本文链接：https://blog.csdn.net/weixin_32759777/article/details/138216043

地址

https://arxiv.org/pdf/2404.14469

核心

这篇论文介绍了一种名为SnapKV的创新方法，旨在提高大型语言模型处理长上下文时的效率和内存利用率。主要贡献包括： 1. 设计实验探索在输出生成过程中注意力特征的模式，发现注意力分配具有一致性，可以提取重要信息。 2. 提出了SnapKV算法，利用观察窗口和投票机制选择每个注意力头的重要键值对，并使用池化进行细粒度聚类。 3. 在多个模型和数据集上评估SnapKV，结果显示其可以大幅压缩键值对缓存，提高解码速度，同时保持模型性能。总之，SnapKV为长序列输入提供了一种高效压缩键值对缓存的方法，有助于降低内存和计算成本，同时保持了生成质量。

import torch
import time
import torch.nn.functional as F
import torch.nn as nn
import math

# perform qk calculation and get indices
# this version will not update in inference mode

# Copied from transformers.models.llama.modeling_llama.repeat_kv
def repeat_kv(hidden_states: torch.Tensor, n_rep: int) -> torch.Tensor:
    """
    This is the equivalent of torch.repeat_interleave(x, dim=1, repeats=n_rep). The hidden states go from (batch,
    num_key_value_heads, seqlen, head_dim) to (batch, num_attention_heads, seqlen, head_dim)
    """

+--

= 任务要求 A =
请照录摘录文本中的一段，从含有“# Copied from”的地方开始，到“num_attention_heads, seqlen, head_dim)”为止。
上面的摘录文本和之后的记录来源不同。

= 数据片段 =
+--

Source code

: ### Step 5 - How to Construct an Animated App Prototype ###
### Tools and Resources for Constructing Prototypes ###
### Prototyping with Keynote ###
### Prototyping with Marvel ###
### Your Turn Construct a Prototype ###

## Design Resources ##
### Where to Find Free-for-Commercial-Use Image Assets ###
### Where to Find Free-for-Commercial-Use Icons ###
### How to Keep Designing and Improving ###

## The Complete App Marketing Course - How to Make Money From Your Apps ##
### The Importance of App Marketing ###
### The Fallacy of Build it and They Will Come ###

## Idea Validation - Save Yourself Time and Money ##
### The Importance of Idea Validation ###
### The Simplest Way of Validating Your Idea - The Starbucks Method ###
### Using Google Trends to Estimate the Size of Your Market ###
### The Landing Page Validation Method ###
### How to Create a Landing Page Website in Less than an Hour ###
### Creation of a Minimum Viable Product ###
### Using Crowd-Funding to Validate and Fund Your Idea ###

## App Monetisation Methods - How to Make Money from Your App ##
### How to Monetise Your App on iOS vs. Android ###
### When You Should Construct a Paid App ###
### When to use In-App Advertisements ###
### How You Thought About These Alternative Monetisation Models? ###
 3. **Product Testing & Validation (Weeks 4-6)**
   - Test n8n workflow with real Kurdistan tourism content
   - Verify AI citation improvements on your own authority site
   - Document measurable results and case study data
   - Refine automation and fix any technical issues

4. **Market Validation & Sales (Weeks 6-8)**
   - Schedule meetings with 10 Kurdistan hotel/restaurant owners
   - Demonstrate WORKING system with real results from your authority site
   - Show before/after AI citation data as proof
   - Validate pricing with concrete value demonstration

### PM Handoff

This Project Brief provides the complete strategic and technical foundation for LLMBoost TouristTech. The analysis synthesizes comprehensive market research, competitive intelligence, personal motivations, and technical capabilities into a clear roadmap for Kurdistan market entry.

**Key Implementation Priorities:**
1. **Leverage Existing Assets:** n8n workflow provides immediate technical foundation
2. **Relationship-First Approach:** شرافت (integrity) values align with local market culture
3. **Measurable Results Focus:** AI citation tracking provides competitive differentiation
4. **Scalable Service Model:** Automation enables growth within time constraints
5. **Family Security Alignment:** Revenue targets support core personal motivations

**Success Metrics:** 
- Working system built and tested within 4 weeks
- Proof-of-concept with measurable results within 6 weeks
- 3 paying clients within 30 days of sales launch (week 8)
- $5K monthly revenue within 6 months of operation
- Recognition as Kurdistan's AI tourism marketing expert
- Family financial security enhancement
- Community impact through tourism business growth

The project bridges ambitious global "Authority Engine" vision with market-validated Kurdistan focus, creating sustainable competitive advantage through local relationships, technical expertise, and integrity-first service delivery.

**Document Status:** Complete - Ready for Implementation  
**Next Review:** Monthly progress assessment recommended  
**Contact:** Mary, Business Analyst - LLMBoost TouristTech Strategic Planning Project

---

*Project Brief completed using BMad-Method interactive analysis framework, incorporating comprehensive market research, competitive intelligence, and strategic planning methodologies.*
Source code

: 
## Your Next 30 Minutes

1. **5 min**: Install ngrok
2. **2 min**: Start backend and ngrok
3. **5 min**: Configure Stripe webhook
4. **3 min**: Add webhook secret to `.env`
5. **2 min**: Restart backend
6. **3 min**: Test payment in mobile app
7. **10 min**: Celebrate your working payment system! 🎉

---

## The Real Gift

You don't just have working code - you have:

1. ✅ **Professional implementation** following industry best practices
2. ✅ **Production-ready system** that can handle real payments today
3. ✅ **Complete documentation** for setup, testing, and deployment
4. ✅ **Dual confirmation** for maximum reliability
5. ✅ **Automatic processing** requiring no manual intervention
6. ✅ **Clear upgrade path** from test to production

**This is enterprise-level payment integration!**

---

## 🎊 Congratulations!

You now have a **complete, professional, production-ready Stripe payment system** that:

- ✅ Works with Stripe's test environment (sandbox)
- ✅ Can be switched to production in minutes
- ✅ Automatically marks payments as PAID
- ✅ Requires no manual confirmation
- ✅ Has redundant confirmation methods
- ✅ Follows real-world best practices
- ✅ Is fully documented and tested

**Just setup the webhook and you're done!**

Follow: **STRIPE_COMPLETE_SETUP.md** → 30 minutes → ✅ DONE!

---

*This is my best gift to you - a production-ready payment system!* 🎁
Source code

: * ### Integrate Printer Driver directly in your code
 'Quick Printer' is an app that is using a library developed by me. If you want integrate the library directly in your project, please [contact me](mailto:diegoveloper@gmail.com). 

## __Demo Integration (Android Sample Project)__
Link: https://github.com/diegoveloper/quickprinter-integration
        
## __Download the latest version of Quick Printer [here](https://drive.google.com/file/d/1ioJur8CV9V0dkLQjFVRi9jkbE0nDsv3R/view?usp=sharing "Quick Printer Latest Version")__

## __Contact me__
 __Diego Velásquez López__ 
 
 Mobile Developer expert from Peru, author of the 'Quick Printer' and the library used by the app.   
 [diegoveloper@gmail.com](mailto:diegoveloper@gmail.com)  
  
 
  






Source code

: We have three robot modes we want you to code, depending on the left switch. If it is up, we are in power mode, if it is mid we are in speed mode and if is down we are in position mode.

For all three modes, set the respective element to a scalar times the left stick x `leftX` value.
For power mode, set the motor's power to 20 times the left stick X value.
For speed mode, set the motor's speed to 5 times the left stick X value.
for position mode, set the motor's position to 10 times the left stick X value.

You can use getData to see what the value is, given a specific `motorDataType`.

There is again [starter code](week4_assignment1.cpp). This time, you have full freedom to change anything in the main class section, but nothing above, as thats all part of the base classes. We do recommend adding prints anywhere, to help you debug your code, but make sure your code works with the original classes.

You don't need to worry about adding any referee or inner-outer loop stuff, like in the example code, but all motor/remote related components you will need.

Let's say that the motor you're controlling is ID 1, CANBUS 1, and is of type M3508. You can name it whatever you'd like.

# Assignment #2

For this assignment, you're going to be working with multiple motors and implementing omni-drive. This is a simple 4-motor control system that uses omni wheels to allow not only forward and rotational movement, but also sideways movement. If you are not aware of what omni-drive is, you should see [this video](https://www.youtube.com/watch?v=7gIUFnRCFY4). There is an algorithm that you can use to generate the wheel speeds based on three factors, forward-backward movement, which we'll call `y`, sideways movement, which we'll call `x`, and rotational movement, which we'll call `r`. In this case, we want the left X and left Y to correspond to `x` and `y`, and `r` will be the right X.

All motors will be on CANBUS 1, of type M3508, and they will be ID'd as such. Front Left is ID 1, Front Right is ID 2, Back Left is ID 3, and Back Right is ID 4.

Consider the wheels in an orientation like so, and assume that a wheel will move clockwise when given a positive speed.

+--

= 任务要求 B =
找出记录中所有包含字符串“Assets”的行，并逐行原样抄出。

= 预期输出 A =
# Copied from transformers.models.llama.modeling_llama.repeat_kv
def repeat_kv(hidden_states: torch.Tensor, n_rep: int) -> torch.Tensor:
    """
    This is the equivalent of torch.repeat_interleave(x, dim=1, repeats=n_rep). The hidden states go from (batch,
    num_key_value_heads, seqlen, head_dim) to (batch, num_attention_heads, seqlen, head_dim)

= 预期输出 B =
### Where to Find Free-for-Commercial-Use Image Assets ###
1. **Leverage Existing Assets:** n8n workflow provides immediate technical foundation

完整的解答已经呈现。